Saved entries
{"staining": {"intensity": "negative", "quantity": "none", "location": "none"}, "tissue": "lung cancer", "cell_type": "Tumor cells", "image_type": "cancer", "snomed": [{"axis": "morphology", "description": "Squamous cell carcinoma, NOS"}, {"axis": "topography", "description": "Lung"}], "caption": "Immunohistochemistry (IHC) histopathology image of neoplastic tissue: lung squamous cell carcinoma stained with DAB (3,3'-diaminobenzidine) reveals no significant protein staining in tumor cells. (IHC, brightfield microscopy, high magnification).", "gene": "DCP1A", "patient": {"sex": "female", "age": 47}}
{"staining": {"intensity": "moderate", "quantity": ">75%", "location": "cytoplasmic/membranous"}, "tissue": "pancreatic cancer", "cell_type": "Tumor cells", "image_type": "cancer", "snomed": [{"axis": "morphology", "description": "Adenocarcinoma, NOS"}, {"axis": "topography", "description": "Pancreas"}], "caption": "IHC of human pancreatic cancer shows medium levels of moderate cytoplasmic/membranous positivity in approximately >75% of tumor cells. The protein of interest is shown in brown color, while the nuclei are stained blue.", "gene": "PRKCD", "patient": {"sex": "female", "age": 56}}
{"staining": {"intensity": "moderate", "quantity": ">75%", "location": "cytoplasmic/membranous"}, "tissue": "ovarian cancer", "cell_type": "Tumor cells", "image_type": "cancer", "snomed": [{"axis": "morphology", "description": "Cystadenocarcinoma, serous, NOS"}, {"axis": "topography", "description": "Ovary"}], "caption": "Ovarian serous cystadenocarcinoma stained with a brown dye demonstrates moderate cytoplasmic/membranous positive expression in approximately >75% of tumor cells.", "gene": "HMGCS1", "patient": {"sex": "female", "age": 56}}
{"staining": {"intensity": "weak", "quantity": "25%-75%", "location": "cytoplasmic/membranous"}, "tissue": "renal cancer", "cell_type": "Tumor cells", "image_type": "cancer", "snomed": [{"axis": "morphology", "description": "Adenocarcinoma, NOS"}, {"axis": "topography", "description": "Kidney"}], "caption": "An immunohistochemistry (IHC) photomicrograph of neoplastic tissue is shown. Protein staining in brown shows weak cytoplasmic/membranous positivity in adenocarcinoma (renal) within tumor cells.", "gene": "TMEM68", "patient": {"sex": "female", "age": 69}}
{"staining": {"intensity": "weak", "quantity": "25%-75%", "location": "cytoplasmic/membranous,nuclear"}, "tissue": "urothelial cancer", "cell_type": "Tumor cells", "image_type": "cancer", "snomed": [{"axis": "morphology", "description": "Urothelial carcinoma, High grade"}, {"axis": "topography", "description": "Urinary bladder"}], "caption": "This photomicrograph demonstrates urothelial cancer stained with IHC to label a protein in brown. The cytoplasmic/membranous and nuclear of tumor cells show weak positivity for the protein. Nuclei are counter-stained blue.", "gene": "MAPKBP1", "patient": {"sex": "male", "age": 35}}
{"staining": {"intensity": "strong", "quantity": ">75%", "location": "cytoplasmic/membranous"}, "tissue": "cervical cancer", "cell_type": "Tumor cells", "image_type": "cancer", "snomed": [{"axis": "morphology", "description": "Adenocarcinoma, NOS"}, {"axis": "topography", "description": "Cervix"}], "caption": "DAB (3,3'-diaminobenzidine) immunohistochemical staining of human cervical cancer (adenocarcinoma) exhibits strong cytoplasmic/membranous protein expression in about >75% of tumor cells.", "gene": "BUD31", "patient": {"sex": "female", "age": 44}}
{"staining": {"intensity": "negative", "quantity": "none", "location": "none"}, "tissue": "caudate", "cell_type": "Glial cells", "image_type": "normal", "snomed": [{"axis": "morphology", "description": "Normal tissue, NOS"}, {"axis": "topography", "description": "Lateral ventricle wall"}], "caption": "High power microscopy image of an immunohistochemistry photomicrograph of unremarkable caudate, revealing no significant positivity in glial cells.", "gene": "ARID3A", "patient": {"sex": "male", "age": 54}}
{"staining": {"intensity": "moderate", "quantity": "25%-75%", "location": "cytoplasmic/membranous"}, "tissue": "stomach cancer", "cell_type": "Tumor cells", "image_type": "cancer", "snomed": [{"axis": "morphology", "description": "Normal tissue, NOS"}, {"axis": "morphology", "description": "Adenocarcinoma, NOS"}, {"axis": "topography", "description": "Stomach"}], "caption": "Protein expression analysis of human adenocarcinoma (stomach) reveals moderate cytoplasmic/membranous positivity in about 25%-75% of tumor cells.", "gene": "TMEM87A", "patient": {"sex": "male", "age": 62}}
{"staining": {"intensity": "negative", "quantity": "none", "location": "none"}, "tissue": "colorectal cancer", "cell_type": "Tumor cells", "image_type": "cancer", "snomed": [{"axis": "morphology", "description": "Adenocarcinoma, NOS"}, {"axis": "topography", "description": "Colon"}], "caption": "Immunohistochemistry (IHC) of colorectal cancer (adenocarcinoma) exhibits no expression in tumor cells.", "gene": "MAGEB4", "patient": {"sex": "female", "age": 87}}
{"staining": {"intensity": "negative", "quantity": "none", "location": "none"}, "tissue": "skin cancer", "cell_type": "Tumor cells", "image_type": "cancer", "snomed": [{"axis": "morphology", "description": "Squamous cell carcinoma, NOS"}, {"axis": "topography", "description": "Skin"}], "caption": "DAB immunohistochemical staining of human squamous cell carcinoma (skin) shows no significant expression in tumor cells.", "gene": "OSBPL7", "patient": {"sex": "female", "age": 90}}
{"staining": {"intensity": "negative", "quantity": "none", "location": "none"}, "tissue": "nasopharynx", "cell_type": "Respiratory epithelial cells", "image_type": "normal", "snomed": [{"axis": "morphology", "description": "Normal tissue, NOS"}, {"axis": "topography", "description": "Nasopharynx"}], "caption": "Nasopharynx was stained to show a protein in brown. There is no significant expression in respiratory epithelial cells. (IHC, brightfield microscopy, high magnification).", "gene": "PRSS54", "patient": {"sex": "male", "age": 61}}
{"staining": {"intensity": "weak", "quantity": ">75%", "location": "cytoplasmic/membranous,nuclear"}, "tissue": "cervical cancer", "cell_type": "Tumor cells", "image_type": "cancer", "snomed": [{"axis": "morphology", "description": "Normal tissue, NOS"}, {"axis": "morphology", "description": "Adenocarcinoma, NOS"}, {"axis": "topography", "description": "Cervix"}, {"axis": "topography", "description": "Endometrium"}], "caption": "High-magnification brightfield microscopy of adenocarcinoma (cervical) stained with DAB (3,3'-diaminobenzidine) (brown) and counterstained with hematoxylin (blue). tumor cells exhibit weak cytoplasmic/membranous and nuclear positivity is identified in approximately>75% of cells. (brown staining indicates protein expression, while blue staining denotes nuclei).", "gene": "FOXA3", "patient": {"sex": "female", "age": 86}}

WORK REQUEST: Without leaving anything out, give the entries again exactly.

ANSWER SECTION:
{"staining": {"intensity": "negative", "quantity": "none", "location": "none"}, "tissue": "lung cancer", "cell_type": "Tumor cells", "image_type": "cancer", "snomed": [{"axis": "morphology", "description": "Squamous cell carcinoma, NOS"}, {"axis": "topography", "description": "Lung"}], "caption": "Immunohistochemistry (IHC) histopathology image of neoplastic tissue: lung squamous cell carcinoma stained with DAB (3,3'-diaminobenzidine) reveals no significant protein staining in tumor cells. (IHC, brightfield microscopy, high magnification).", "gene": "DCP1A", "patient": {"sex": "female", "age": 47}}
{"staining": {"intensity": "moderate", "quantity": ">75%", "location": "cytoplasmic/membranous"}, "tissue": "pancreatic cancer", "cell_type": "Tumor cells", "image_type": "cancer", "snomed": [{"axis": "morphology", "description": "Adenocarcinoma, NOS"}, {"axis": "topography", "description": "Pancreas"}], "caption": "IHC of human pancreatic cancer shows medium levels of moderate cytoplasmic/membranous positivity in approximately >75% of tumor cells. The protein of interest is shown in brown color, while the nuclei are stained blue.", "gene": "PRKCD", "patient": {"sex": "female", "age": 56}}
{"staining": {"intensity": "moderate", "quantity": ">75%", "location": "cytoplasmic/membranous"}, "tissue": "ovarian cancer", "cell_type": "Tumor cells", "image_type": "cancer", "snomed": [{"axis": "morphology", "description": "Cystadenocarcinoma, serous, NOS"}, {"axis": "topography", "description": "Ovary"}], "caption": "Ovarian serous cystadenocarcinoma stained with a brown dye demonstrates moderate cytoplasmic/membranous positive expression in approximately >75% of tumor cells.", "gene": "HMGCS1", "patient": {"sex": "female", "age": 56}}
{"staining": {"intensity": "weak", "quantity": "25%-75%", "location": "cytoplasmic/membranous"}, "tissue": "renal cancer", "cell_type": "Tumor cells", "image_type": "cancer", "snomed": [{"axis": "morphology", "description": "Adenocarcinoma, NOS"}, {"axis": "topography", "description": "Kidney"}], "caption": "An immunohistochemistry (IHC) photomicrograph of neoplastic tissue is shown. Protein staining in brown shows weak cytoplasmic/membranous positivity in adenocarcinoma (renal) within tumor cells.", "gene": "TMEM68", "patient": {"sex": "female", "age": 69}}
{"staining": {"intensity": "weak", "quantity": "25%-75%", "location": "cytoplasmic/membranous,nuclear"}, "tissue": "urothelial cancer", "cell_type": "Tumor cells", "image_type": "cancer", "snomed": [{"axis": "morphology", "description": "Urothelial carcinoma, High grade"}, {"axis": "topography", "description": "Urinary bladder"}], "caption": "This photomicrograph demonstrates urothelial cancer stained with IHC to label a protein in brown. The cytoplasmic/membranous and nuclear of tumor cells show weak positivity for the protein. Nuclei are counter-stained blue.", "gene": "MAPKBP1", "patient": {"sex": "male", "age": 35}}
{"staining": {"intensity": "strong", "quantity": ">75%", "location": "cytoplasmic/membranous"}, "tissue": "cervical cancer", "cell_type": "Tumor cells", "image_type": "cancer", "snomed": [{"axis": "morphology", "description": "Adenocarcinoma, NOS"}, {"axis": "topography", "description": "Cervix"}], "caption": "DAB (3,3'-diaminobenzidine) immunohistochemical staining of human cervical cancer (adenocarcinoma) exhibits strong cytoplasmic/membranous protein expression in about >75% of tumor cells.", "gene": "BUD31", "patient": {"sex": "female", "age": 44}}
{"staining": {"intensity": "negative", "quantity": "none", "location": "none"}, "tissue": "caudate", "cell_type": "Glial cells", "image_type": "normal", "snomed": [{"axis": "morphology", "description": "Normal tissue, NOS"}, {"axis": "topography", "description": "Lateral ventricle wall"}], "caption": "High power microscopy image of an immunohistochemistry photomicrograph of unremarkable caudate, revealing no significant positivity in glial cells.", "gene": "ARID3A", "patient": {"sex": "male", "age": 54}}
{"staining": {"intensity": "moderate", "quantity": "25%-75%", "location": "cytoplasmic/membranous"}, "tissue": "stomach cancer", "cell_type": "Tumor cells", "image_type": "cancer", "snomed": [{"axis": "morphology", "description": "Normal tissue, NOS"}, {"axis": "morphology", "description": "Adenocarcinoma, NOS"}, {"axis": "topography", "description": "Stomach"}], "caption": "Protein expression analysis of human adenocarcinoma (stomach) reveals moderate cytoplasmic/membranous positivity in about 25%-75% of tumor cells.", "gene": "TMEM87A", "patient": {"sex": "male", "age": 62}}
{"staining": {"intensity": "negative", "quantity": "none", "location": "none"}, "tissue": "colorectal cancer", "cell_type": "Tumor cells", "image_type": "cancer", "snomed": [{"axis": "morphology", "description": "Adenocarcinoma, NOS"}, {"axis": "topography", "description": "Colon"}], "caption": "Immunohistochemistry (IHC) of colorectal cancer (adenocarcinoma) exhibits no expression in tumor cells.", "gene": "MAGEB4", "patient": {"sex": "female", "age": 87}}
{"staining": {"intensity": "negative", "quantity": "none", "location": "none"}, "tissue": "skin cancer", "cell_type": "Tumor cells", "image_type": "cancer", "snomed": [{"axis": "morphology", "description": "Squamous cell carcinoma, NOS"}, {"axis": "topography", "description": "Skin"}], "caption": "DAB immunohistochemical staining of human squamous cell carcinoma (skin) shows no significant expression in tumor cells.", "gene": "OSBPL7", "patient": {"sex": "female", "age": 90}}
{"staining": {"intensity": "negative", "quantity": "none", "location": "none"}, "tissue": "nasopharynx", "cell_type": "Respiratory epithelial cells", "image_type": "normal", "snomed": [{"axis": "morphology", "description": "Normal tissue, NOS"}, {"axis": "topography", "description": "Nasopharynx"}], "caption": "Nasopharynx was stained to show a protein in brown. There is no significant expression in respiratory epithelial cells. (IHC, brightfield microscopy, high magnification).", "gene": "PRSS54", "patient": {"sex": "male", "age": 61}}
{"staining": {"intensity": "weak", "quantity": ">75%", "location": "cytoplasmic/membranous,nuclear"}, "tissue": "cervical cancer", "cell_type": "Tumor cells", "image_type": "cancer", "snomed": [{"axis": "morphology", "description": "Normal tissue, NOS"}, {"axis": "morphology", "description": "Adenocarcinoma, NOS"}, {"axis": "topography", "description": "Cervix"}, {"axis": "topography", "description": "Endometrium"}], "caption": "High-magnification brightfield microscopy of adenocarcinoma (cervical) stained with DAB (3,3'-diaminobenzidine) (brown) and counterstained with hematoxylin (blue). tumor cells exhibit weak cytoplasmic/membranous and nuclear positivity is identified in approximately>75% of cells. (brown staining indicates protein expression, while blue staining denotes nuclei).", "gene": "FOXA3", "patient": {"sex": "female", "age": 86}}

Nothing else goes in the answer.